Karatsuba and Toom-3 split the operands into 2 and 3 coefficients, respectively. Toom-4 analogously splits the operands into 4 coefficients. Using the notation from the section on Toom-3 multiplication, we form two polynomials:
X(t) = x3*t^3 + x2*t^2 + x1*t + x0 Y(t) = y3*t^3 + y2*t^2 + y1*t + y0
X(t) and Y(t) are evaluated and multiplied at 7 points, giving values of W(t) at those points.

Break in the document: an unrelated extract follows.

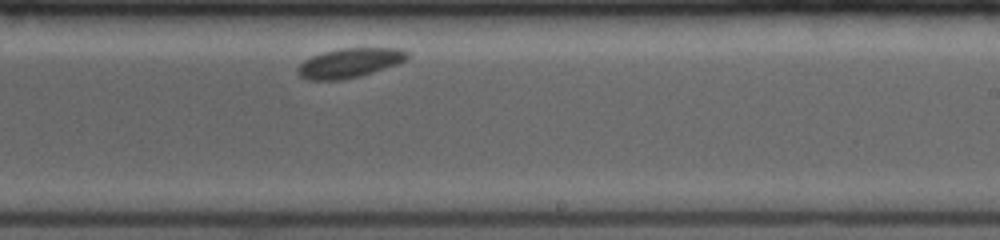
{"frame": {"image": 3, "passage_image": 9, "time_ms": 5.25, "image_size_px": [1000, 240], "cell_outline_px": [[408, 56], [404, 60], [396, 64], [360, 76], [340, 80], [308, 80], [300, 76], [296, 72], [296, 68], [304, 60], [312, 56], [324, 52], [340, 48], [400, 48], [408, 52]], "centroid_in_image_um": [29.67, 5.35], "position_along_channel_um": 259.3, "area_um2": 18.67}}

In GMP the following points are used,
Point Value t=0 x0 * y0, which gives w0 immediately t=1/2 (x3+2*x2+4*x1+8*x0) * (y3+2*y2+4*y1+8*y0) t=-1/2 (-x3+2*x2-4*x1+8*x0) * (-y3+2*y2-4*y1+8*y0) t=1 (x3+x2+x1+x0) * (y3+y2+y1+y0) t=-1 (-x3+x2-x1+x0) * (-y3+y2-y1+y0) t=2 (8*x3+4*x2+2*x1+x0) * (8*y3+4*y2+2*y1+y0) t=inf x3 * y3, which gives w6 immediately
The number of additions and subtractions for Toom-4 is much larger than for Toom-3. But several subexpressions occur multiple times, for example x2+x0, occurs for both t=1 and t=-1.
Toom-4 is asymptotically O(N^1.404), the exponent being log(7)/log(4), representing 7 recursive multiplies of 1/4 the original size each.